“Rent-to-own programs could be the next big trend in real estate” says an article published recently in the Edmonton Sun.
I thought you might be interested in this independent assessment of this type of program. While the programs identified in the article are a little different than ours—we think ours is better, of course—the article by financial writer Stefania Moretti is a fair, unbiased assessment of the rent-to-own concept. Following is the exact transcript of the article.
“With tighter mortgage lending rules and soaring house prices squeezing more first-time buyers out of the property market, rent-to-own programs could be the next big trend in real estate.
In Canada’s hottest condo market, one developer is claiming to be Toronto’s only builder offering the option to those seeking to secure a down payment on a home of their own. The Daniels Corporation said it has received an “overwhelming response” for its north-end NY Place rent-to-own suites.
Most rent-to-own programs put a portion of monthly rent toward the eventual purchase of a home, usually for about three years, at which point the renters can opt to buy.
They are marketed as win-win scenarios for sellers and tenants because, unlike cars and appliances, houses tend to gain value over time.
But rent-to-own homes aren’t for everybody, according to Roy Singh, a real estate broker working for Century 21 in Waterloo, Ont.
‘This is meant for people who have a slight problem that keeps them from qualifying for a mortgage and need some time,’ he said.
Under new government lending rules, mortgages can only be provided to bankrupt persons three years after they’ve started rebuilding their credit. Self-employed individuals, meanwhile, need at least two years experience running their own business before getting approved.

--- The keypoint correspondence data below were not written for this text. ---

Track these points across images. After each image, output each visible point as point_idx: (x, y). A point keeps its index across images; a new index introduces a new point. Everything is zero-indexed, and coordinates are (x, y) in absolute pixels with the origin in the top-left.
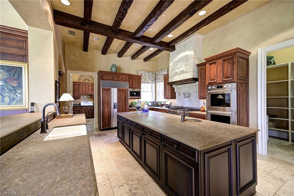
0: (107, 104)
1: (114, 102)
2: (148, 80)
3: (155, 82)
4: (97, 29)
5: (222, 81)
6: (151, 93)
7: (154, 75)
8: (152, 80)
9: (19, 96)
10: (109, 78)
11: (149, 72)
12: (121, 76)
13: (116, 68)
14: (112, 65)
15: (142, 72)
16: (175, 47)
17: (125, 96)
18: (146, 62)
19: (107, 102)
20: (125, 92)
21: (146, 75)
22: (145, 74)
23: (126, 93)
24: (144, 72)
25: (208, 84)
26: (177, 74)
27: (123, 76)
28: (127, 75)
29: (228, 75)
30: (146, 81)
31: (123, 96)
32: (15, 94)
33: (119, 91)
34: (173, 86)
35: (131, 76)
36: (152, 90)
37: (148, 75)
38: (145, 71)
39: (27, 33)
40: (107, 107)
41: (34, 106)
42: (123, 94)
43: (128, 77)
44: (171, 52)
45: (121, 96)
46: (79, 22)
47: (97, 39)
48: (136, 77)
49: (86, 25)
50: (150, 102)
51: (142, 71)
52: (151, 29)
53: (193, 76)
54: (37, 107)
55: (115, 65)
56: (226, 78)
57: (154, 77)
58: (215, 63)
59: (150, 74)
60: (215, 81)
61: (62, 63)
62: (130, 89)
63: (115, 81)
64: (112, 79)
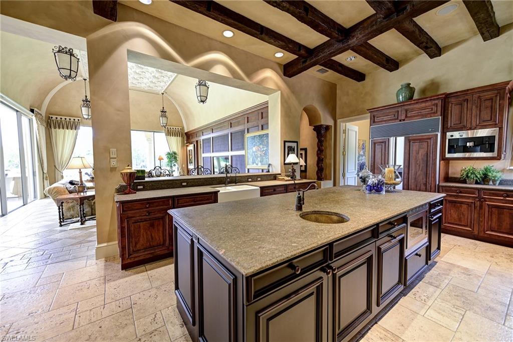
12: (417, 106)
13: (408, 92)
27: (423, 105)
28: (437, 99)
33: (409, 141)
35: (457, 97)
42: (420, 148)
43: (440, 104)
46: (301, 62)
48: (475, 95)
49: (307, 60)
55: (409, 84)
61: (319, 114)
62: (449, 134)
63: (400, 121)
64: (393, 120)
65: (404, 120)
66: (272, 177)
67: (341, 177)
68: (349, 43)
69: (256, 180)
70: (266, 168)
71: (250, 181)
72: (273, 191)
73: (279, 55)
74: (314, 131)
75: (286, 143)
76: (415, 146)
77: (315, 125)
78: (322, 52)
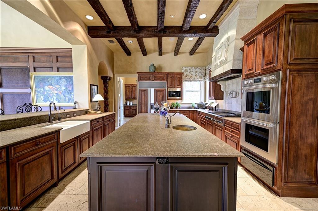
0: (144, 104)
1: (151, 103)
2: (195, 77)
3: (204, 78)
4: (120, 33)
5: (261, 70)
6: (199, 93)
7: (203, 71)
8: (200, 77)
9: (73, 97)
10: (146, 79)
11: (195, 67)
12: (158, 75)
13: (154, 68)
14: (150, 65)
15: (185, 69)
16: (219, 28)
17: (162, 96)
18: (193, 55)
19: (144, 102)
20: (162, 92)
21: (192, 72)
22: (191, 70)
23: (163, 94)
24: (189, 68)
25: (244, 78)
26: (217, 66)
27: (160, 75)
28: (165, 74)
29: (270, 60)
30: (192, 78)
31: (159, 97)
32: (70, 95)
33: (156, 91)
34: (218, 83)
35: (171, 75)
36: (201, 90)
37: (194, 71)
38: (191, 67)
39: (71, 50)
40: (144, 107)
41: (77, 104)
42: (160, 94)
43: (166, 76)
44: (215, 37)
45: (158, 96)
46: (106, 31)
47: (131, 42)
48: (175, 75)
49: (111, 32)
50: (196, 103)
51: (187, 67)
52: (172, 17)
53: (233, 67)
54: (78, 105)
55: (154, 64)
56: (267, 65)
57: (204, 73)
58: (253, 42)
59: (197, 70)
60: (253, 71)
61: (107, 69)
62: (169, 89)
63: (152, 81)
64: (148, 80)
65: (153, 81)
66: (84, 112)
67: (119, 109)
68: (140, 35)
69: (73, 116)
70: (73, 105)
71: (69, 117)
72: (97, 122)
73: (90, 18)
74: (102, 79)
75: (92, 86)
76: (159, 93)
77: (102, 75)
78: (122, 32)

Singh got involved in his first rent-to-own deal five years ago after meeting a couple who, at the time, had enough for a small down payment but had bad credit.

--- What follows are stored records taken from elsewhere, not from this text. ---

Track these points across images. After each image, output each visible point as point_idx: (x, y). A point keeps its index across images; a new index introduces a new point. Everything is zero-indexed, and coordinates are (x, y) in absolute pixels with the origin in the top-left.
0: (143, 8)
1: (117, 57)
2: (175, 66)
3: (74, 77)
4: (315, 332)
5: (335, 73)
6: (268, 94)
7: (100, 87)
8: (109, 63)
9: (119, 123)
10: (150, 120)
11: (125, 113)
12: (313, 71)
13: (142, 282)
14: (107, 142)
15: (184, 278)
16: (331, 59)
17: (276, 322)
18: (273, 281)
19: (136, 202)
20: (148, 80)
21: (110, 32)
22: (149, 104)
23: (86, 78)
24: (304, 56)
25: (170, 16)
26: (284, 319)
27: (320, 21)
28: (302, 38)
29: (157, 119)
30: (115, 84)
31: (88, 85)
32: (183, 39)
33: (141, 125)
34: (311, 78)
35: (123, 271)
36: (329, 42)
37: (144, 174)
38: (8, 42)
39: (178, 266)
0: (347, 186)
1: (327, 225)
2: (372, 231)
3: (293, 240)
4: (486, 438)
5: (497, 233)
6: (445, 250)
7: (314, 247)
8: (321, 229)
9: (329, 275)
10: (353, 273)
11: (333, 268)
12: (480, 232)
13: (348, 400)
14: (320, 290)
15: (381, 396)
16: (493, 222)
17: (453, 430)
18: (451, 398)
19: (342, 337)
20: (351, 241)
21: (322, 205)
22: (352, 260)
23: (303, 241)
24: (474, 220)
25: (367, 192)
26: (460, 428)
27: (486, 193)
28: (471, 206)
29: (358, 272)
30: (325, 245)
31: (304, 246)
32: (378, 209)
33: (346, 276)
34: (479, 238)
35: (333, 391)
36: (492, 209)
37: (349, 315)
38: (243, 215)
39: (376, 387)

‘Rent-to-own programs would really help these people,’ Singh said. ‘Most people don’t know it exists.’
Singh said he has more investors willing to go in on rent-to-own properties than he has eligible tenants. He personally has 12 income properties and five of them are rent-to-own homes.
‘The ones that are rent-to-own have the least problems because the people have a vested interest,’ he said.
Investors are also protected if tenants decide not to exercise their option to buy the property once the option expiry date rolls around by selling the property.
Any payments made by the tenant can be used to cover the fees associated with selling the home.
‘The seller makes a little money on the rent, but, really, what they make their money on is appreciation.’
The tenant, meanwhile, pays fair market rent but is also working toward owning the property.
To avoid problems, Singh suggests investors screen their tenants carefully. Hopefully homeowners should keep in mind that they may lose all the money they put toward the house if they decide not to stay in it.”